--- DOCUMENT SOURCE ---

------

La Cour de cassation juge de manière constante que l’article L. 3261-2 du Code du travail impose aux employeurs la prise en charge partielle du prix des titres d’abonnement en transport en commun souscrits par leurs salariés pour effectuer leurs déplacements entre leur résidence habituelle et leur lieu de travail. (Cass. soc. 12 déc. 2012 n° 11-25.089 ; Cass. soc. 12 nov. 2020 n° 19-14.818).
Ce principe est d’ailleurs repris dans le BOSS, dans la partie relative aux frais professionnels (§ 530).

Ainsi et sous ce couvert, le Tribunal judiciaire de Paris a eu à juger dans une décision du 5 juillet dernier que l’employeur ne pouvait pas conditionner « le remboursement des frais de transport en commun à un critère d’éloignement géographique (inférieurs à 4h par jour A/R)».

------

--- DONNÉES PRÉSENTÉES ---

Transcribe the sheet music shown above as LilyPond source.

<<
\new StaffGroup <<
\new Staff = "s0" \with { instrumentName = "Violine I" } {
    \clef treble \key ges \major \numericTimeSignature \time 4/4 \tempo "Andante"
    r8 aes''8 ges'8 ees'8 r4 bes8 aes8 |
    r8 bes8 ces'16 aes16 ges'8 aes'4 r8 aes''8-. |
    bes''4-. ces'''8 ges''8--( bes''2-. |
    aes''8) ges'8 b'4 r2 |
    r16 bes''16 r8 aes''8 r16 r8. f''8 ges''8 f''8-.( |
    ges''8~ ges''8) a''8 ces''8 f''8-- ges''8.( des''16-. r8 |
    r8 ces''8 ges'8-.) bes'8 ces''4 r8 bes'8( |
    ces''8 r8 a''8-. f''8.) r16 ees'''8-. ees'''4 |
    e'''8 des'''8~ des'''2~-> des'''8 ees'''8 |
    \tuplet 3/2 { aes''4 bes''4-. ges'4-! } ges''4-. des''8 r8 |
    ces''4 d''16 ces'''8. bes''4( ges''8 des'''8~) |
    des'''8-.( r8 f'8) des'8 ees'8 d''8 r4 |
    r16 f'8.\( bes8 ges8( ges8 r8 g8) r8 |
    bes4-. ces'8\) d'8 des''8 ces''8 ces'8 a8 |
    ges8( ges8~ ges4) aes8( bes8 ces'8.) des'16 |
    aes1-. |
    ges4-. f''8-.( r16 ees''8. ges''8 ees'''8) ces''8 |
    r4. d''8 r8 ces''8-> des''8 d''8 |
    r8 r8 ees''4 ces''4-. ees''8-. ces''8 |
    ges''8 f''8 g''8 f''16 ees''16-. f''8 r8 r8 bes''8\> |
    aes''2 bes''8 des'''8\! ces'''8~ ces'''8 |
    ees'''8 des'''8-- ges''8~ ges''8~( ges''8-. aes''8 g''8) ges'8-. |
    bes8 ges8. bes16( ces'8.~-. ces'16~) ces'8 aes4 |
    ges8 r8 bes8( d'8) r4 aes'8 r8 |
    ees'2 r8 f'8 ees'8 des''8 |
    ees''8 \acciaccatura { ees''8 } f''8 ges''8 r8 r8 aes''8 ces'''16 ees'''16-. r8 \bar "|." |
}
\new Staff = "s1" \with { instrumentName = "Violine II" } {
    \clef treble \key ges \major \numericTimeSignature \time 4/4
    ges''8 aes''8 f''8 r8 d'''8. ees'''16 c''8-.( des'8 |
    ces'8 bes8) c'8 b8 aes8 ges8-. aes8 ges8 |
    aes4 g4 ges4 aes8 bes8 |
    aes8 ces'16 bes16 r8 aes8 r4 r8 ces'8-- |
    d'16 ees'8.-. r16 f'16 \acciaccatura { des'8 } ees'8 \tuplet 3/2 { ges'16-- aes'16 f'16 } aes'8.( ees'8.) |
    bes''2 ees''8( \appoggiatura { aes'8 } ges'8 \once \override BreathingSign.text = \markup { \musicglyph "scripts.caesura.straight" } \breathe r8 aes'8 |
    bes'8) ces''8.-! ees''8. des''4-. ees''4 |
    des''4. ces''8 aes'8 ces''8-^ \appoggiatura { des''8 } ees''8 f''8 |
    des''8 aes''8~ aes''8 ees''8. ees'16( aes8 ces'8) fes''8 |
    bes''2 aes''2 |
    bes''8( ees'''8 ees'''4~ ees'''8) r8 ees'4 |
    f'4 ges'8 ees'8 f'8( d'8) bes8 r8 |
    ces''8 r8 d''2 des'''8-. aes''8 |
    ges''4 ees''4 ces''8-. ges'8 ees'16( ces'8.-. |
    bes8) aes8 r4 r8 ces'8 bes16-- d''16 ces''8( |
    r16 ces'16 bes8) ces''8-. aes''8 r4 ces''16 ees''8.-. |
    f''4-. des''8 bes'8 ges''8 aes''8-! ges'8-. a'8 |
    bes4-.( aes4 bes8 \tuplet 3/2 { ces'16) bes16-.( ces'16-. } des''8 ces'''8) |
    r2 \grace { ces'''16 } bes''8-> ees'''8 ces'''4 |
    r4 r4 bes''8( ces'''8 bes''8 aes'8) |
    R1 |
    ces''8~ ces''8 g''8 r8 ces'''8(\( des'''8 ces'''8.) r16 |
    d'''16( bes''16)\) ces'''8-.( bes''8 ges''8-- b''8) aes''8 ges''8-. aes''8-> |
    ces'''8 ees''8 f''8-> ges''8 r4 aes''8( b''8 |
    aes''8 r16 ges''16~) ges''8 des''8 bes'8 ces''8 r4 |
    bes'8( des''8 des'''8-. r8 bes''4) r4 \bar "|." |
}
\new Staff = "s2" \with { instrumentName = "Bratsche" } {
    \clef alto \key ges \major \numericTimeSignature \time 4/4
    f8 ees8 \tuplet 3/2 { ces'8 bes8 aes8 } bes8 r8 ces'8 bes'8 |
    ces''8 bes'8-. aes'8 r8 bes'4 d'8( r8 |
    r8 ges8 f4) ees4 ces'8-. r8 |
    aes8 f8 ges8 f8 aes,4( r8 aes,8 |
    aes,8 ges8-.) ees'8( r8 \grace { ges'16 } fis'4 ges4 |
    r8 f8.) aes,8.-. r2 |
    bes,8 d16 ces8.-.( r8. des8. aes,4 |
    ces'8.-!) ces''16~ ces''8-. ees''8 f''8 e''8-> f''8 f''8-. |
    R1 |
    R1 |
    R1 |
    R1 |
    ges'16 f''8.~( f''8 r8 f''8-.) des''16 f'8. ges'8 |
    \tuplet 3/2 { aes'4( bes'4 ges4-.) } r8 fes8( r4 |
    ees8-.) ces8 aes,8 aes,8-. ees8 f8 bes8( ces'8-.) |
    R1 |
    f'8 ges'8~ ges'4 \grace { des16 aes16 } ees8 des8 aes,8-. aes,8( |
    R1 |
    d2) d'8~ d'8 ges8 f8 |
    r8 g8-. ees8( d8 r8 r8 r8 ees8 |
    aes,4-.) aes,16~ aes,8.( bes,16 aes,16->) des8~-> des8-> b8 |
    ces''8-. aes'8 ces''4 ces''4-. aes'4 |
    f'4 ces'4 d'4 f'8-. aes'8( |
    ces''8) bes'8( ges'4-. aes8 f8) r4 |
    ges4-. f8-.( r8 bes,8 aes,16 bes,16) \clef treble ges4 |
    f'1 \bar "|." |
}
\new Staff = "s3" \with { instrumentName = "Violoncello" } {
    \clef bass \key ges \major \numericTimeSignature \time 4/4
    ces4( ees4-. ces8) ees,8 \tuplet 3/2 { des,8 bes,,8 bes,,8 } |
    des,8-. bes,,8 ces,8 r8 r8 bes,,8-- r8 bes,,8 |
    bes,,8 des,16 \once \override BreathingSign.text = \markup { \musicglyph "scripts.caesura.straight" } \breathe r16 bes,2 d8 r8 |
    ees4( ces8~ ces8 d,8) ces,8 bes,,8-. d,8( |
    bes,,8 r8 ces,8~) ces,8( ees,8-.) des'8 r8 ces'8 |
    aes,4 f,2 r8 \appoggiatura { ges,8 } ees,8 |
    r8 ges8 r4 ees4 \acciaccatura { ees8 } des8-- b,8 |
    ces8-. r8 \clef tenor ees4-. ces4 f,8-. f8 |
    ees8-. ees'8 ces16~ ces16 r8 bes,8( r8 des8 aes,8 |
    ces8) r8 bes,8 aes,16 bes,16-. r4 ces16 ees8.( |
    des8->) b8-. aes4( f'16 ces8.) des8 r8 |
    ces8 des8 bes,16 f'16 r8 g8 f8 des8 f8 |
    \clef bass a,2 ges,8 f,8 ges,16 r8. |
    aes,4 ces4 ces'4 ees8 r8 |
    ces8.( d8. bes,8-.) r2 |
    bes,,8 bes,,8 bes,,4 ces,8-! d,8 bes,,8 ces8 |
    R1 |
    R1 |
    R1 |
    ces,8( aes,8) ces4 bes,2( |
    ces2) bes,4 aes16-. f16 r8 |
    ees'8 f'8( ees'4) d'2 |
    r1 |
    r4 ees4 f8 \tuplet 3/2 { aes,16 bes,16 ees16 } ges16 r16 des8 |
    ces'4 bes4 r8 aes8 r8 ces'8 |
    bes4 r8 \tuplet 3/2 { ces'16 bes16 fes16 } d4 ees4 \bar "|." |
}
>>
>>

------

--- VOLETS DE L'EXERCICE ---
1. Transcrivez, depuis le texte sur la prise en charge des frais de transport, tout le passage allant de « La Cour de cassation » jusqu'à « 2020 n° 19-14.818). ».
2. Répondez brièvement aux questions suivantes à partir du texte sur la prise en charge des frais de transport.
(a) Quel article du Code du travail impose aux employeurs la prise en charge partielle des titres d'abonnement ?
(b) Dans quelle partie du BOSS ce principe est-il repris ?
(c) Quelle juridiction a rendu la décision du 5 juillet ?

--- RÉPONSES RÉDIGÉES ---
1.
La Cour de cassation juge de manière constante que l’article L. 3261-2 du Code du travail impose aux employeurs la prise en charge partielle du prix des titres d’abonnement en transport en commun souscrits par leurs salariés pour effectuer leurs déplacements entre leur résidence habituelle et leur lieu de travail. (Cass. soc. 12 déc. 2012 n° 11-25.089 ; Cass. soc. 12 nov. 2020 n° 19-14.818).

2.
(a) L'article L. 3261-2 du Code du travail.
(b) Dans la partie relative aux frais professionnels (§ 530).
(c) Le Tribunal judiciaire de Paris.